Getting that kind of jointness on the Japanese side, Lanza said, has been a goal of the Japanese Army as well.

"What we've seen with the Japanese is that they have grown -- at least in the short time I've been in command -- in terms of not only their interoperability with U.S. forces, but their ability to apply joint resources to an Army operation."

He said that means that the Japanese Army has enhanced their ability to call on air power, amphibious operations, and their navy as well. "All of that has grown in the last couple of years, besides just the fact that our two armies can work together."

Increasing joint interoperability is "something their leadership wanted to do," he said. "It was really the vision of Gen. (Kiyohumi) Iwata who was their chief of staff who said we need to move in a different direction and break down the ability of services to work on their own and be able to do these joint operations. I really attribute it to Japanese leadership."

What's also grown for both the U.S. and Japanese military is development of a bilateral partnership -- which is of course the No. 1 goal of such exercises.

"Any time you have the opportunity to build that physical relationship, where you're actually doing it not just through meetings, but you're actually doing it where you are actually training together as a headquarters, that forces that relationship and trust with the organization," Lanza said.

Next year, Lanza said, he'll have moved on to a new leadership positon. But the new I Corps commander will get the opportunity to work with Japan's North Eastern Army as part of Yama Sakura 2017.

In addition to Yama Sakura, Lanza said that I Corps has also been involved in the ongoing series of Pacific Pathways exercise for going on three years now. With Pathways, he said, I Corps has deployed on multi-month tours of multiple countries to participate in not just one exercise, such as with Yama Sakura, but on multiple exercises in series.

"I think the key for Pathways is that we want it to be additive to our home-station training readiness. So as we train in other countries, as we go through the sustained readiness model, we're actually increasing more live-fire opportunities with Pacific Pathways," Lanza said.

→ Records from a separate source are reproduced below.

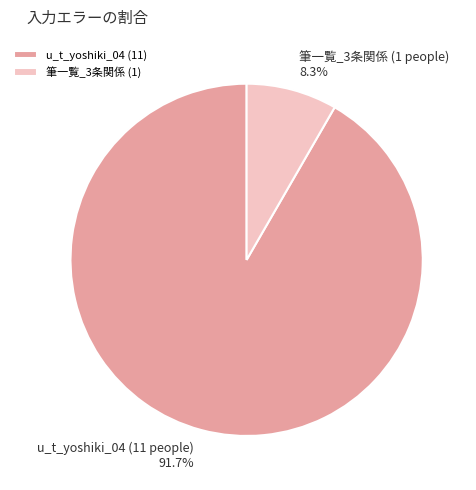

Which category accounts for the majority?

u_t_yoshiki_04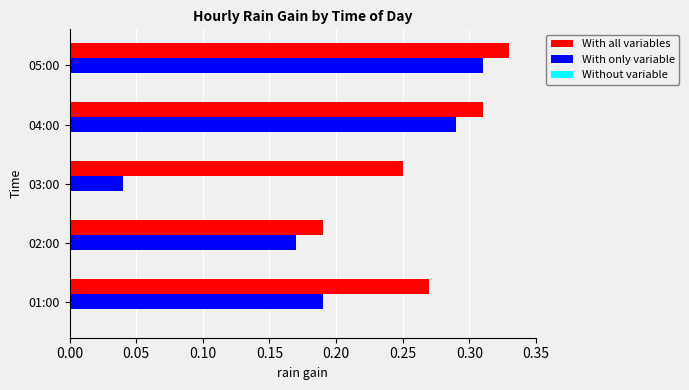

Which series has the largest total across all categories?

With all variables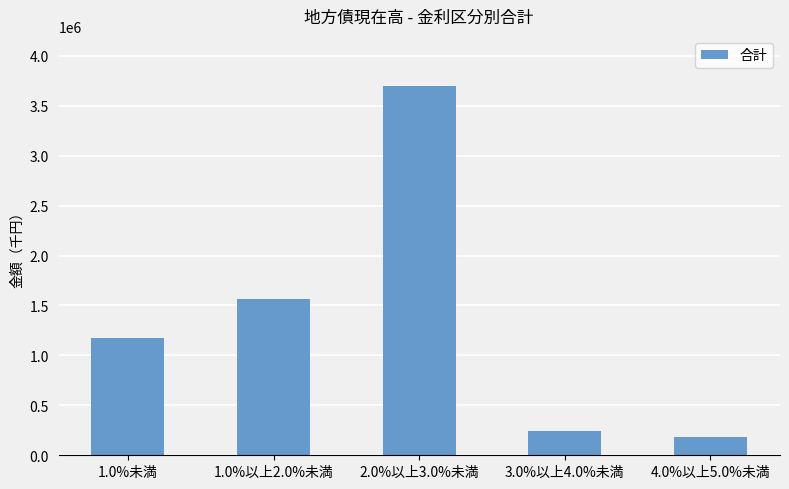

What is the change in value from 1.0%以上2.0%未満 to 2.0%以上3.0%未満?

+2139904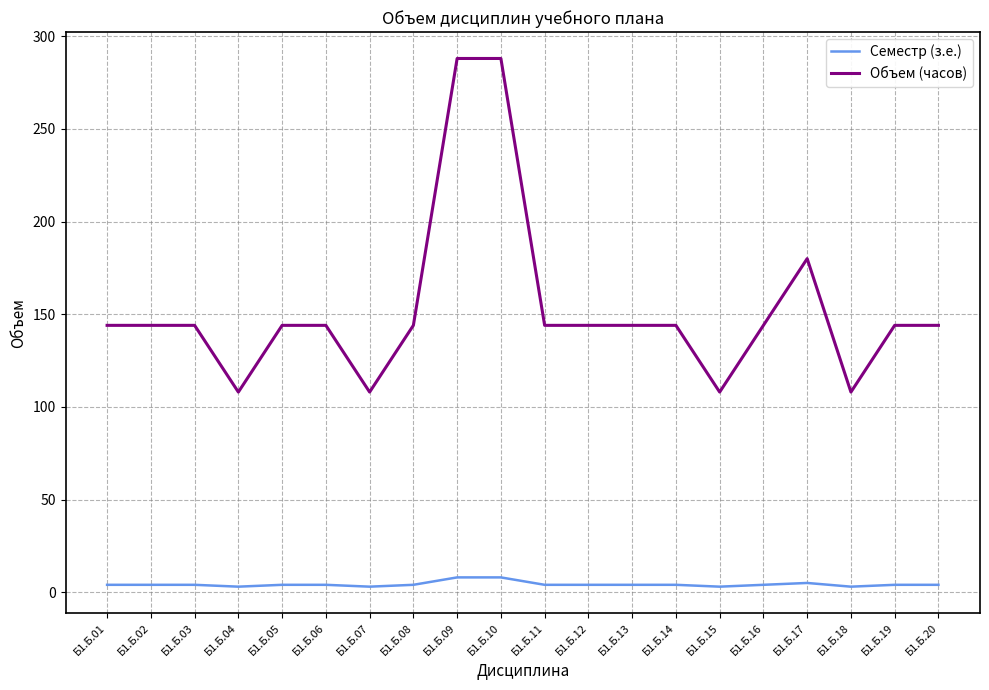

The Объем (часов) series shows 256 at Б1.Б.17. True or false?

False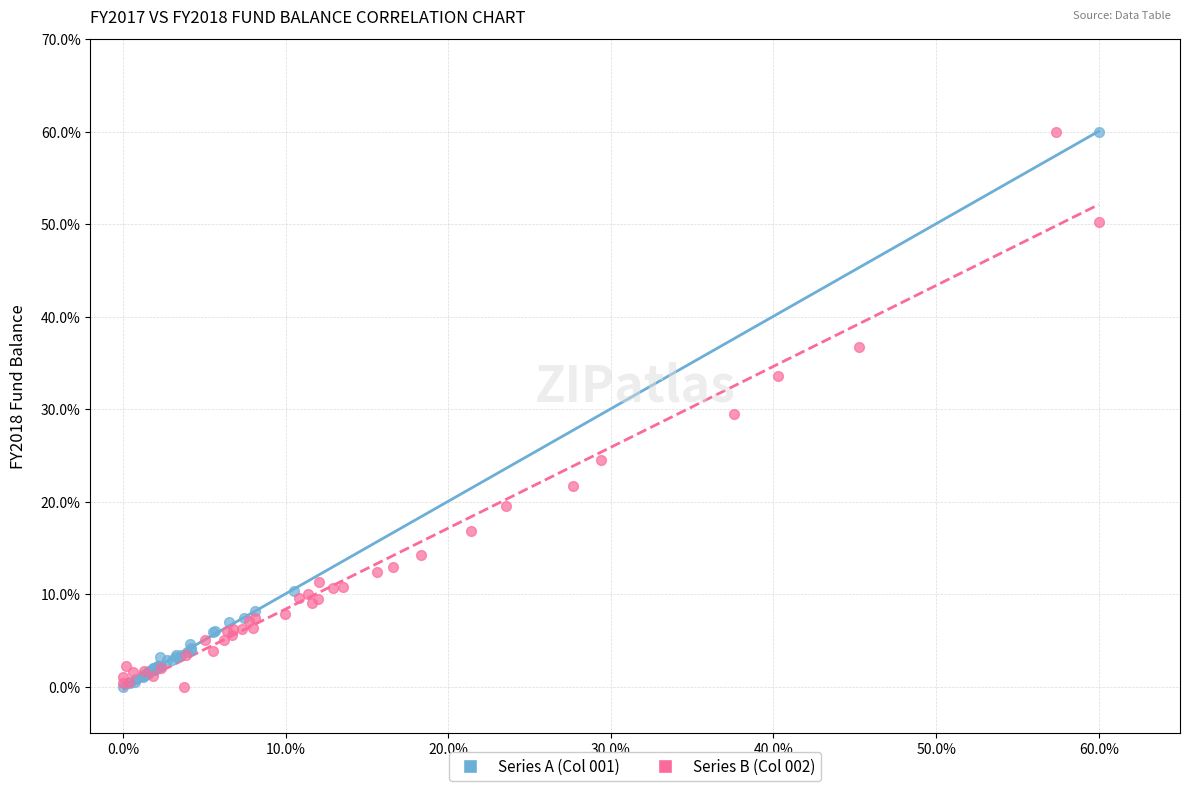

What are all the series names shown in the legend?

Series A (Col 001), Series B (Col 002)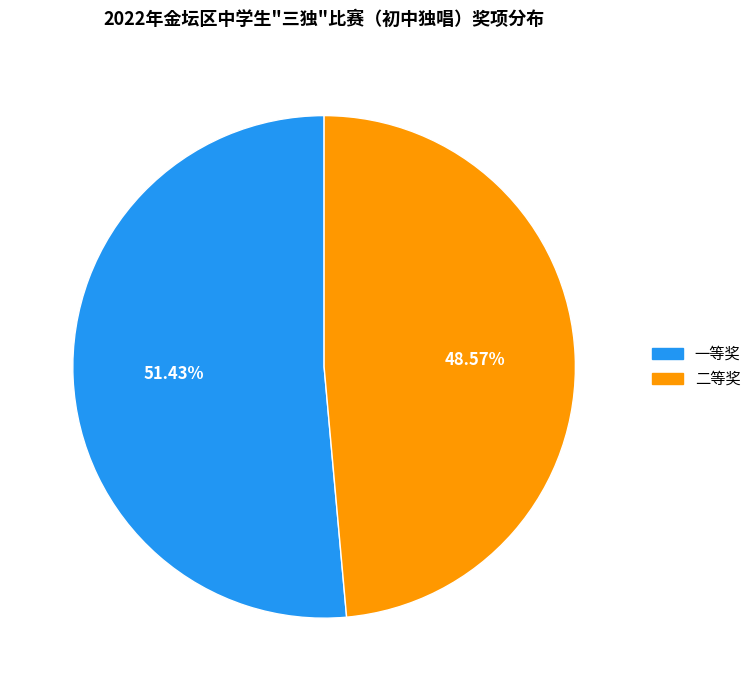

The 二等奖 slice represents 49% of the pie. True or false?

True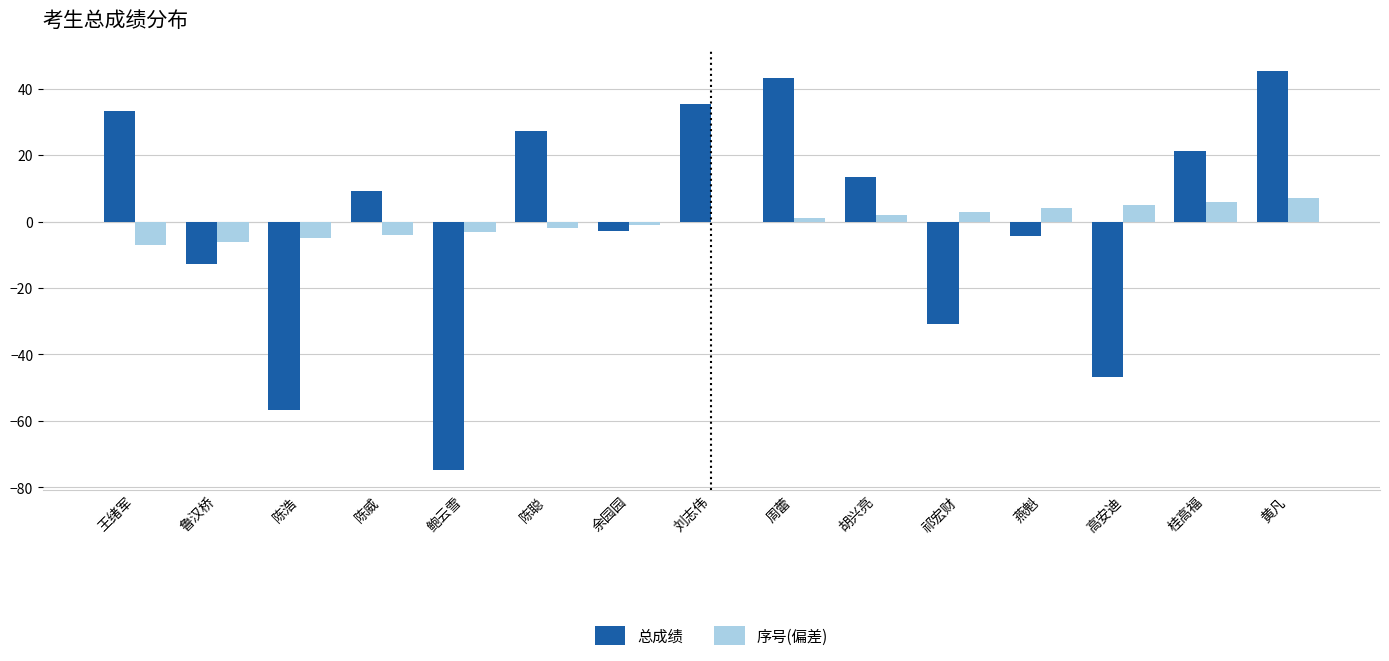

What is the total value across all series at 王绪军?

26.3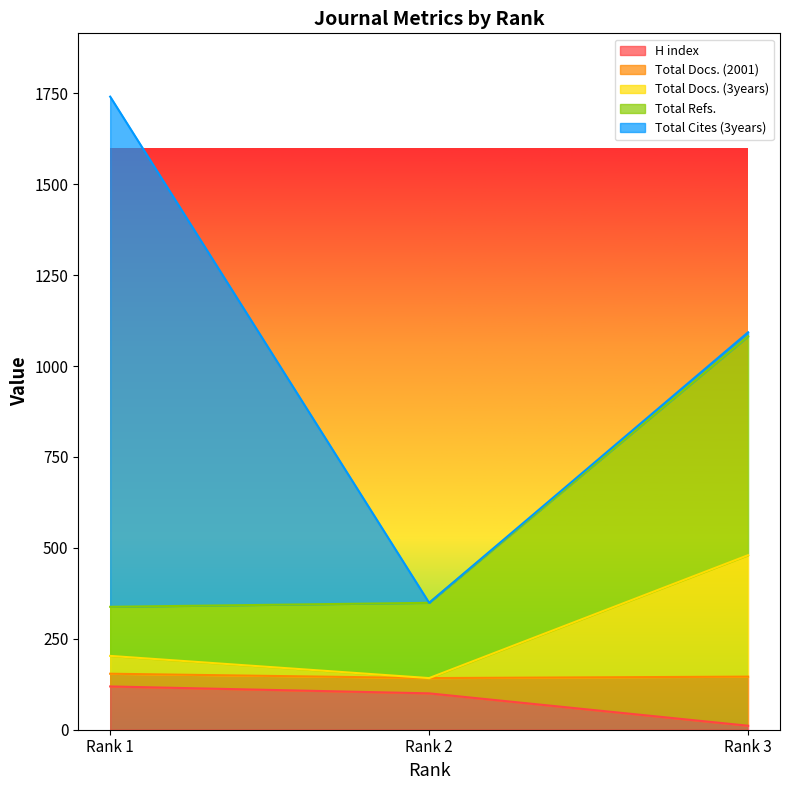

The Total Docs. (3years) series shows 223 at Rank 2. True or false?

False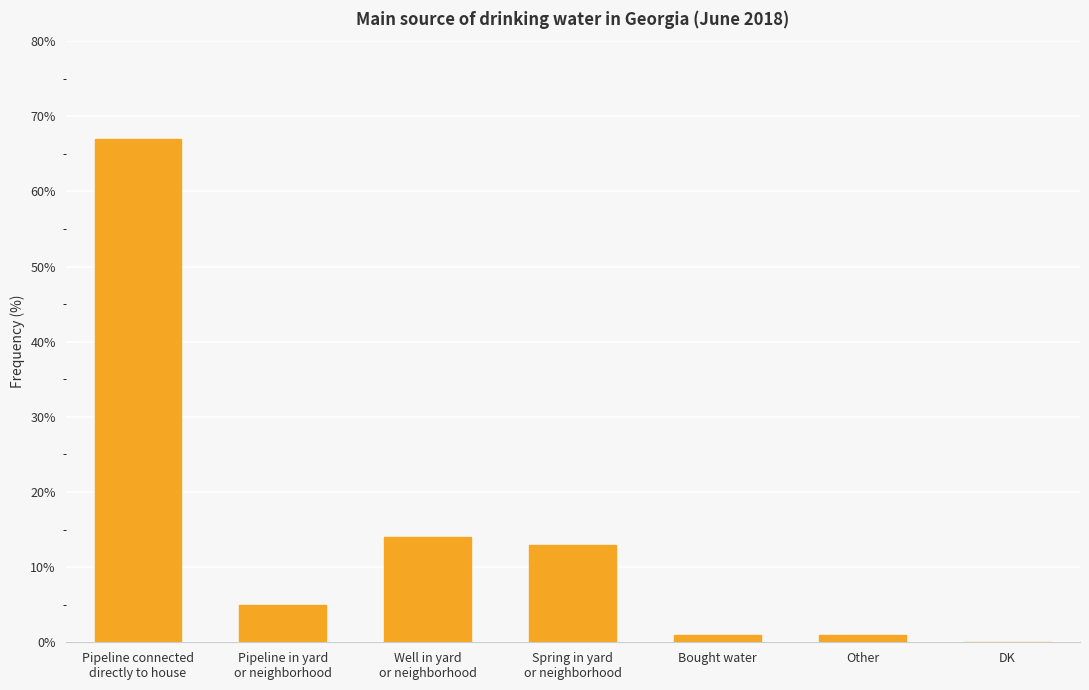

The value at Pipeline connected
directly to house is 37. True or false?

False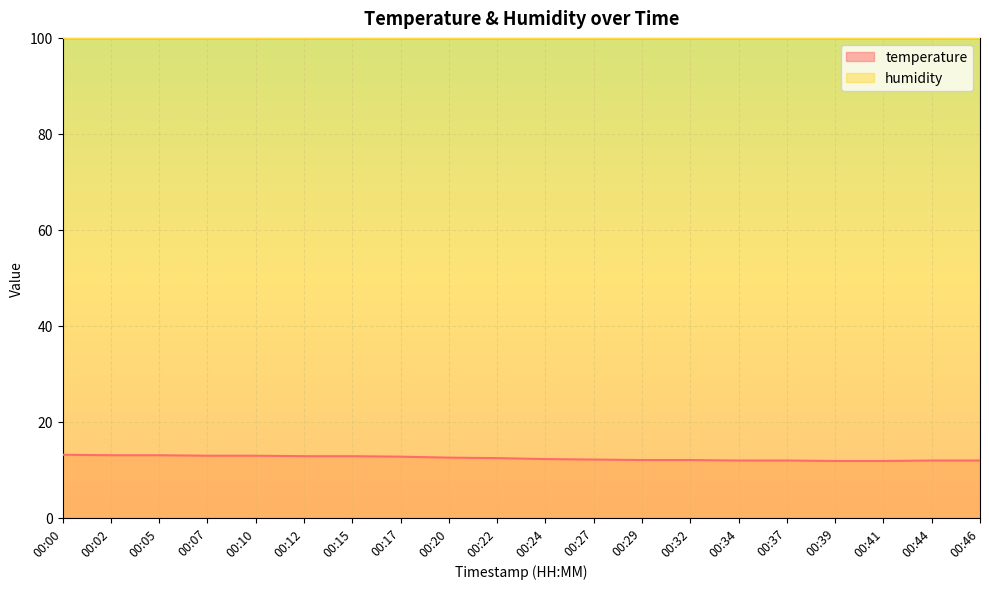

What is the minimum value shown in the chart?

11.8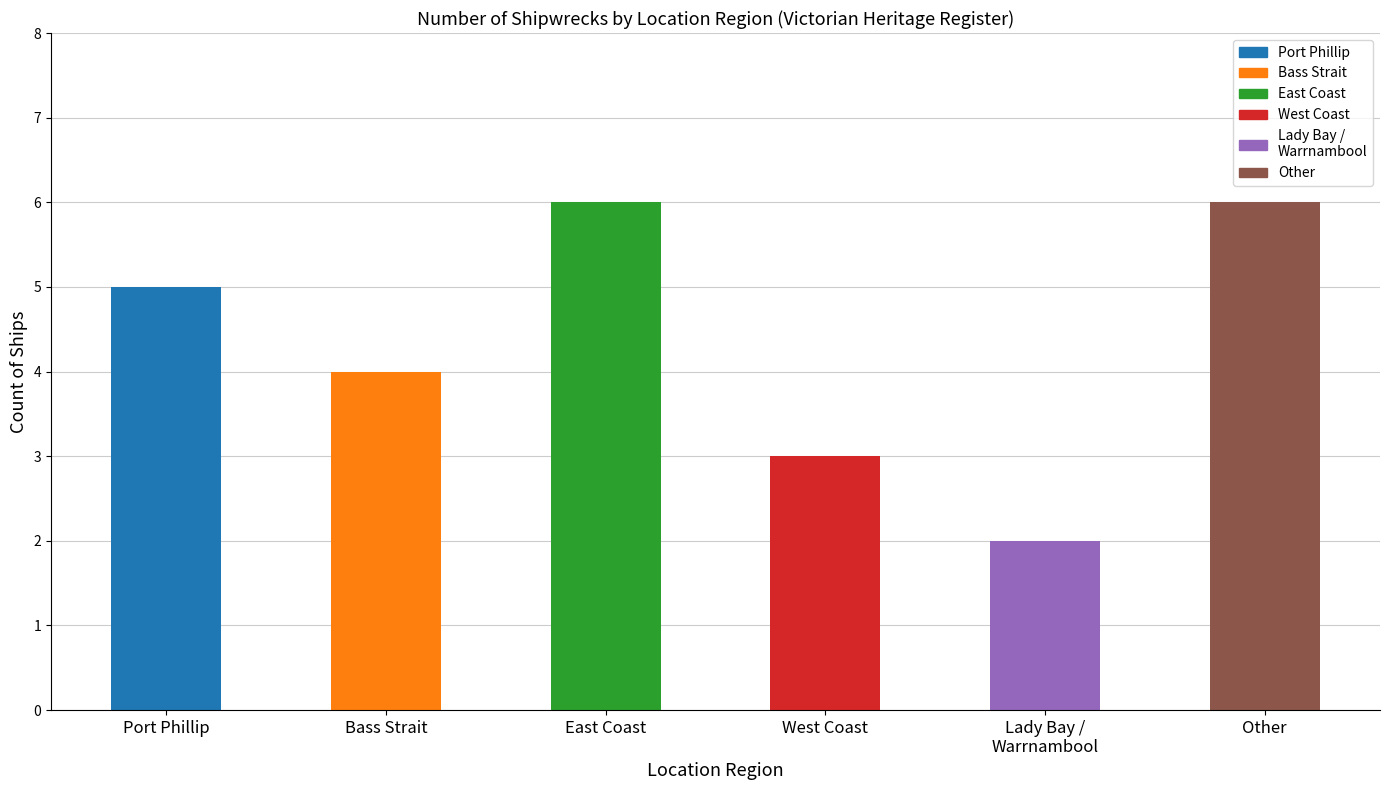

Reading left to right, transcribe all the data shown in this chart.

Port Phillip=5	Bass Strait=4	East Coast=6	West Coast=3	Lady Bay /
Warrnambool=2	Other=6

Right now, Lanza said, Pathways involves the U.S. Army and a few other U.S. military partners as well, engaging with one country. He said he thinks in the future, these Pacific Pathways could be enhanced through the inclusion of even more nations.

"Perhaps there is an opportunities for multi-lateral pathways, where you have multiple countries working together," he said. "Right now it is just one country at a time, but could you combine different countries?"

Lanza said another enhancement to Pacific Pathways could be inclusion of multiple domains of battle, including air, space and cyber.

The Pacific Pathways experience, Lanza said, has not just increased readiness for American Soldiers, it has also enhanced the partnerships between the United States and the partner countries that participate, he said.

"The intrinsic value that we get, when you see the U.S. military operate in these different countries, is it enhances the professional militaries of these other countries as well, which then leads to better governance and better stability," he said. "We see a growth in their professionalism, in their ability to be a professional military: the growth of their NCO corps and the growth of their leaders, as well as ours."